*** Entries provided ***

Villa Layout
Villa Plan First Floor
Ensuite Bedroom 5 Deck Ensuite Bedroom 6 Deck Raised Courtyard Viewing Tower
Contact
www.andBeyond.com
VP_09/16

*** End of Entries provided ***

Work order :: Return all of the data above, keeping every line exactly as it appears.

Answer for this exercise ::
Villa Layout
Villa Plan First Floor
Ensuite Bedroom 5 Deck Ensuite Bedroom 6 Deck Raised Courtyard Viewing Tower
Contact
www.andBeyond.com
VP_09/16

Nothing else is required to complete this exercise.